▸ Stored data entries
_____
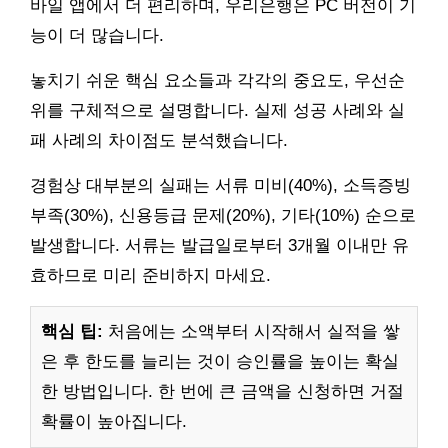
바일 앱에서 더 편리하며, 우리은행은 PC 버전이 기
능이 더 많습니다.
놓치기 쉬운 핵심 요소들과 각각의 중요도, 우선순
위를 구체적으로 설명합니다. 실제 성공 사례와 실
패 사례의 차이점도 분석했습니다.
경험상 대부분의 실패는 서류 미비(40%), 소득증빙
부족(30%), 신용등급 문제(20%), 기타(10%) 순으로
발생합니다. 서류는 발급일로부터 3개월 이내만 유
효하므로 미리 준비하지 마세요.
핵심 팁:
처음에는 소액부터 시작해서 실적을 쌓
은 후 한도를 늘리는 것이 승인률을 높이는 확실
한 방법입니다. 한 번에 큰 금액을 신청하면 거절
확률이 높아집니다.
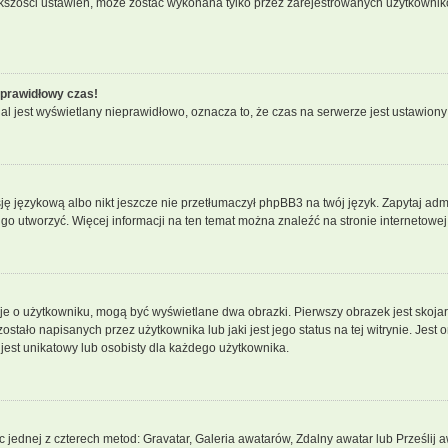
iększości ustawień, może zostać wykonana tylko przez zarejestrowanych użytkownikó
eprawidłowy czas!
l jest wyświetlany nieprawidłowo, oznacza to, że czas na serwerze jest ustawiony
ę językową albo nikt jeszcze nie przetłumaczył phpBB3 na twój język. Zapytaj admi
z go utworzyć. Więcej informacji na ten temat można znaleźć na stronie internetowe
cje o użytkowniku, mogą być wyświetlane dwa obrazki. Pierwszy obrazek jest skoja
tało napisanych przez użytkownika lub jaki jest jego status na tej witrynie. Jest
jest unikatowy lub osobisty dla każdego użytkownika.
c jednej z czterech metod: Gravatar, Galeria awatarów, Zdalny awatar lub Prześlij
_____
▸ WORK INSTRUCTION
Skip the pictures and quote each line of the entries above, from the first through the line with "l jest wyświetlany", exactly as it appears.

▸ SOLUTION BELOW
바일 앱에서 더 편리하며, 우리은행은 PC 버전이 기
능이 더 많습니다.
놓치기 쉬운 핵심 요소들과 각각의 중요도, 우선순
위를 구체적으로 설명합니다. 실제 성공 사례와 실
패 사례의 차이점도 분석했습니다.
경험상 대부분의 실패는 서류 미비(40%), 소득증빙
부족(30%), 신용등급 문제(20%), 기타(10%) 순으로
발생합니다. 서류는 발급일로부터 3개월 이내만 유
효하므로 미리 준비하지 마세요.
핵심 팁:
처음에는 소액부터 시작해서 실적을 쌓
은 후 한도를 늘리는 것이 승인률을 높이는 확실
한 방법입니다. 한 번에 큰 금액을 신청하면 거절
확률이 높아집니다.
iększości ustawień, może zostać wykonana tylko przez zarejestrowanych użytkownikó
eprawidłowy czas!
l jest wyświetlany nieprawidłowo, oznacza to, że czas na serwerze jest ustawiony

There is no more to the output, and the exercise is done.